--- Aim of the exercise ---
Count the lines below that contain the string "tipo" with matching case, and reply with the number alone.

--- Materials provided ---
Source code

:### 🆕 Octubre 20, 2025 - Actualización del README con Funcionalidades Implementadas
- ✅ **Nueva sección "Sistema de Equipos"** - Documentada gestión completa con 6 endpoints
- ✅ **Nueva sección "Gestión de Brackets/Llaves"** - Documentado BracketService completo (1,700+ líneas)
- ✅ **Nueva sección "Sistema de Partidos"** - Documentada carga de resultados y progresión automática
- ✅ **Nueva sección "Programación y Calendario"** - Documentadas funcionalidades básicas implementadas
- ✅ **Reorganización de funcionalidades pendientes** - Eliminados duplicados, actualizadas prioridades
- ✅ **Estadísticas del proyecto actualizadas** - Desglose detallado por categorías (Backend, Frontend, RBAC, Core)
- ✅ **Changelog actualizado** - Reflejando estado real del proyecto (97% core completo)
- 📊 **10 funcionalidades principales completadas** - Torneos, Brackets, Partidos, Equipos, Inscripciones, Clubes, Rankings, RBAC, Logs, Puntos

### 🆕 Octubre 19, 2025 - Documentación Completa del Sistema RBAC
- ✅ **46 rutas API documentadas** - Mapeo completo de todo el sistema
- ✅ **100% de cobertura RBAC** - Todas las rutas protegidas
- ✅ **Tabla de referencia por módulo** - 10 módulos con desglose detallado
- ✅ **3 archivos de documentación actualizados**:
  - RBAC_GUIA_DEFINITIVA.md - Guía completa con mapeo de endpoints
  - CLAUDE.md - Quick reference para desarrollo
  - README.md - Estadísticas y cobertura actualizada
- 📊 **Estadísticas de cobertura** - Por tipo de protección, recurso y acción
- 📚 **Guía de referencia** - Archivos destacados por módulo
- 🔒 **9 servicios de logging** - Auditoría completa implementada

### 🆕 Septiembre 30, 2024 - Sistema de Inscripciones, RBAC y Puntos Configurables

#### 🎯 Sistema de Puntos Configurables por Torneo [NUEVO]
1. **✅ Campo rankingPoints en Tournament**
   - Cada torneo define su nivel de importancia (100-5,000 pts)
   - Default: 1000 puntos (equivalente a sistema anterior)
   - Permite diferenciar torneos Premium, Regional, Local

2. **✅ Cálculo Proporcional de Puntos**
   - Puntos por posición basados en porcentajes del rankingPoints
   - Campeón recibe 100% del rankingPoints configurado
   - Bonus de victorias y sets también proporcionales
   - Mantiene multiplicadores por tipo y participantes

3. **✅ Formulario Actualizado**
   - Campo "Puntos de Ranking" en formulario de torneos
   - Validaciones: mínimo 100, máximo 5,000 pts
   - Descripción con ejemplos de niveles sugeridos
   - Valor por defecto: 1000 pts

--- Answer for this exercise ---
2